Management company Papa Properties owns five downtown apartment buildings, and property manager Jeff Bailey said rents have gone up at all of them. He said the company's rents range between $600 and $900 a month, and rents increase about 5 percent every year. Rent at some properties has gone up as much as 15 percent in a year, he estimated.
"But we've justified it by doing new appliances, tile, hardwood floors, cabinets," he said. "We've changed a lot."
And people are willing to pay, Bailey added. He consistently keeps a waiting list of 10 to 20 people looking for downtown apartments.
"I've had tons of people coming in, and they want to live downtown," he said.
Yet developers have been hesitant to build new apartments downtown, put off by high land prices and an existing stock of buildings that can't easily be transformed into apartments.
"People are building in Ooltewah because it's cheaper to find land over there than downtown," Uffinger said. "There are a lot of people who want to build downtown right now but it's hard to make sense of it. There are a lot of old office buildings that you'd have to completely convert."
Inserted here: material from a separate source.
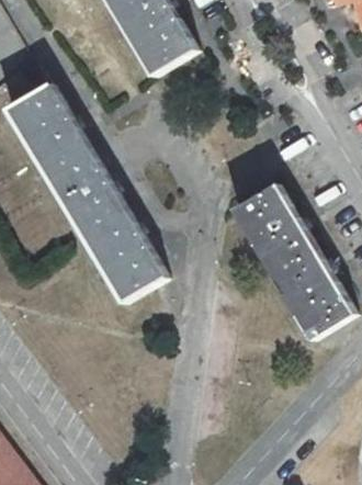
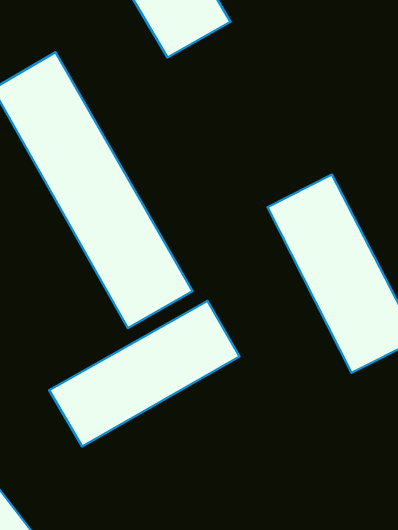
building: none -> [49,301,239,447]

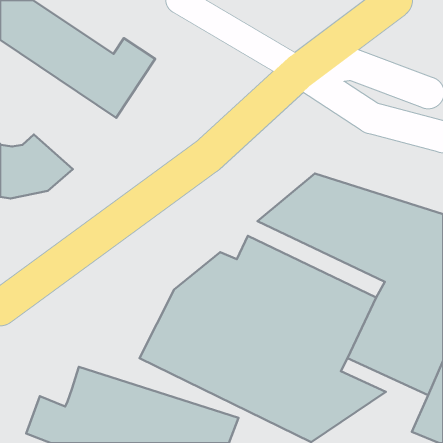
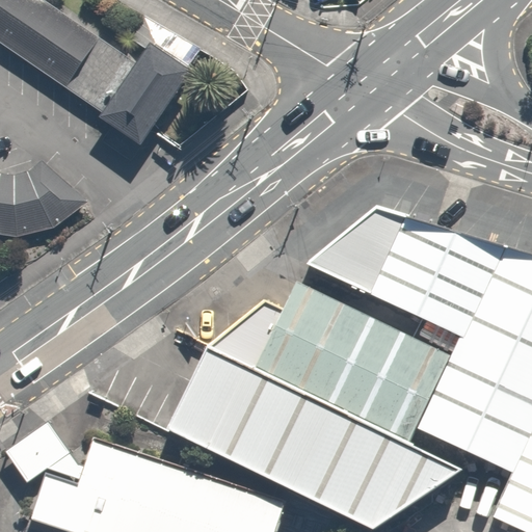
building: none -> [6,424,86,483]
Downtown nonprofit River City Co. recognizes the divide between demand and feasibility and hopes to start bridging it by converting the historic Ross Hotel on Georgia Avenue into about 20 middle-class apartments. The organization believes Chattanooga needs at least 900 new downtown rental units, and has highlighted 22 buildings downtown that could accommodate apartments.
River City leaders hope the redevelopment of the Ross Hotel could open the floodgates for downtown housing. Until now, only a handful of projects have broken ground, including a development at the corner of Main and Market streets that will include 63 units and another on Vine Street that will include 31 beds for college students.
River City is also shopping for a developer for the empty lot in the 700 block of Market Street, hoping to build a five-story building with as many as 77 units, President and CEO Kim White said.
"Add that, the Main and Market building and the Ross Hotel, and that's a lot of inventory," she said, "for a place that hasn't had any."